Class I HDACs, including HDAC1, HDAC2, HDAC3 and HDAC8, are regulating cell survival and proliferation, which makes them ideal target for a variety of cancer types. In addition, HDAC1, HDAC2 and HDAC3 play important roles in regulating learning and memories (Mottamal M et al., 2015, Molecules 20:3898-3941). HDAC2 negatively regulates learning and memory (Guan J S et al., 2009, Nature, 459: 55-60). In mature neurons, the upregulated level of HDAC2 affects the basic excitatory neurotransmission, implying that HDAC2 plays a role in synaptic plasticity (Akhtar M W et al, 2009, J. Neurosci, 29:8288-8297). Knockout and/or over-expression transgenic mouse models of HDAC2, HDAC3 and HDAC6 have demonstrated that loss of function of these individual isoforms can enhance memory and synaptic plasticity (Guan J S et al., 2009, Nature, 459: 55-60; McQuown S C et al., 2010, Curr. Psychiatr. Rep., 12:145-153; Morris M J Et al, 2013, J. Neurosci., 33:6401-6411). HDAC2 inhibitors have been evaluated as therapeutic agents for neurological disorders such as Alzheimer's, Parkinson's, PTSD (Post Traumatic Stress Disorder) etc. (Graff J et al, 2012, Nature, 483:222-226; Graff J. Et al, 2014, Cell 156:261-276).
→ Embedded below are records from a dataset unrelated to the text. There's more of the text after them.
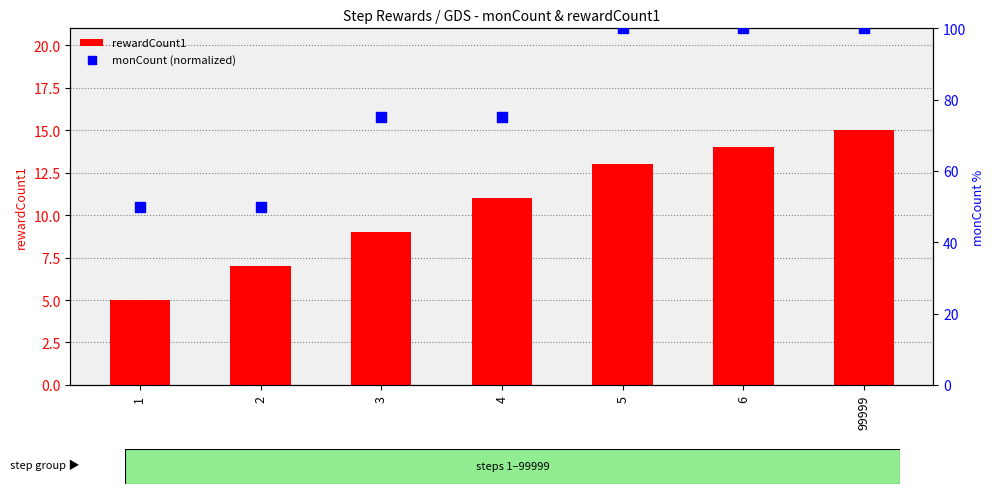

At which category is the sum across all series the highest?

99999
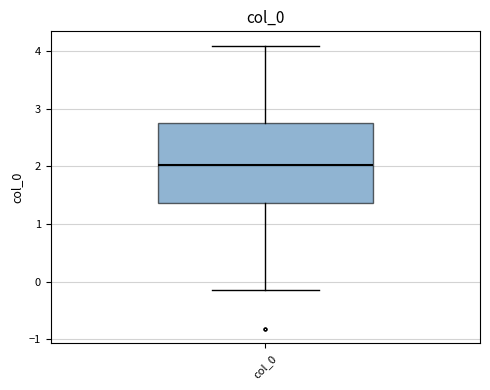

Where is the lower edge of the box for col_0 on the y-axis? The values are not printed on the chart, so give them approximately, as read against the axis.

1.4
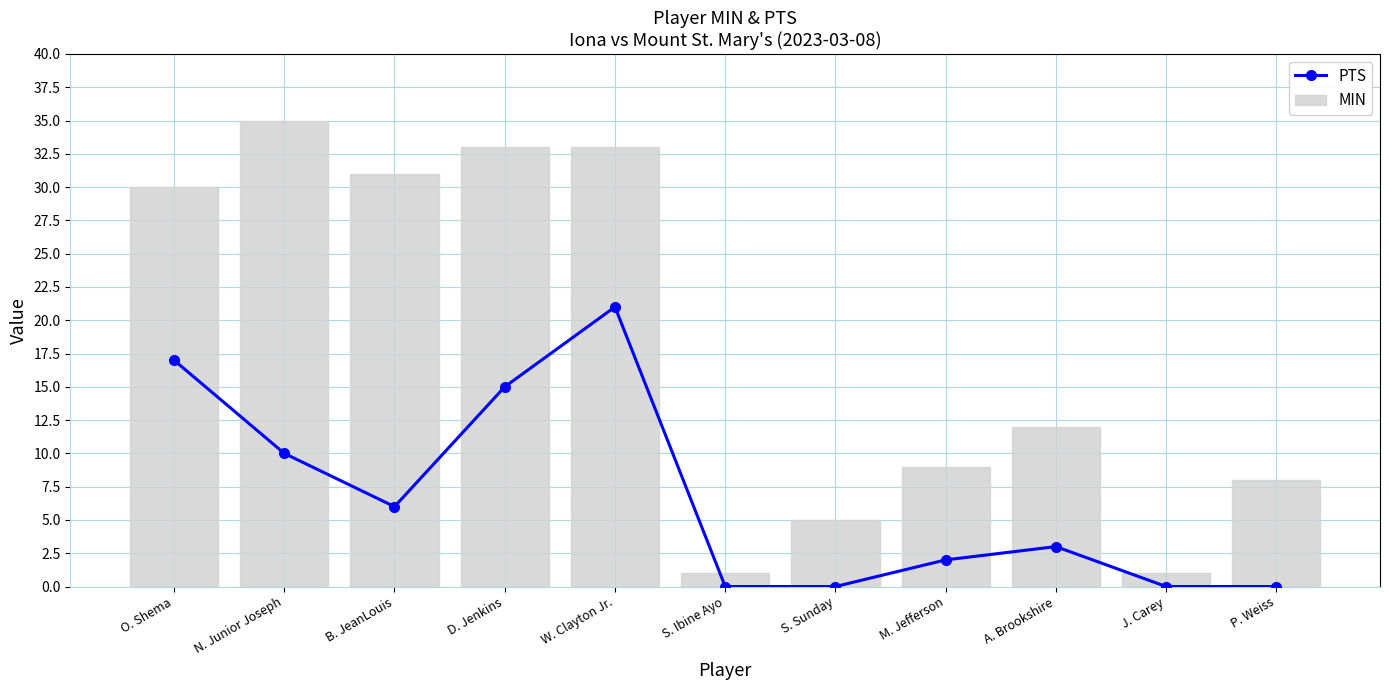

Reading left to right, transcribe all the data shown in this chart.

PTS: O. Shema=17	N. Junior Joseph=10	B. JeanLouis=6	D. Jenkins=15	W. Clayton Jr.=21	S. Ibine Ayo=0	S. Sunday=0	M. Jefferson=2	A. Brookshire=3	J. Carey=0	P. Weiss=0
MIN: O. Shema=30	N. Junior Joseph=35	B. JeanLouis=31	D. Jenkins=33	W. Clayton Jr.=33	S. Ibine Ayo=1	S. Sunday=5	M. Jefferson=9	A. Brookshire=12	J. Carey=1	P. Weiss=8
Sirtuins 1-7 (SIRT1-7) belong to the third class of deacetylase enzymes, which are dependent on NAD(+) for activity. Sirtuins activity is linked to gene repression, metabolic control, apoptosis and cell survival, DNA repair, development, inflammation, neuroprotection, and healthy aging. Because sirtuins modulation could have beneficial effects on human diseases there is a growing interest in the discovery of small molecules modifying their activities. Sirtuin inhibitors with a wide range of core structures have been identified for SIRT1, SIRT2, SIRT3 and SIRT5 (splitomicin, sirtinol, AGK2, cambinol, suramin, tenovin, salermide, among others). SIRT1 inhibition has been proposed in the treatment of cancer, immunodeficiency virus infections, Fragile X mental retardation syndrome and for preventing or treating parasitic diseases, whereas SIRT2 inhibitors might be useful for the treatment of cancer and neurodegenerative diseases. (Villalba et al 2012, 38(5):349-59; Chen L, Curr Med Chem. 2011; 18(13):1936-46).
Thus, there remains a need in the art for inhibitors of HDACs having high selectivity within and between various HDAC classes, which can serve as therapeutic agents against a variety of diseases and disorders. The present invention fulfills this need.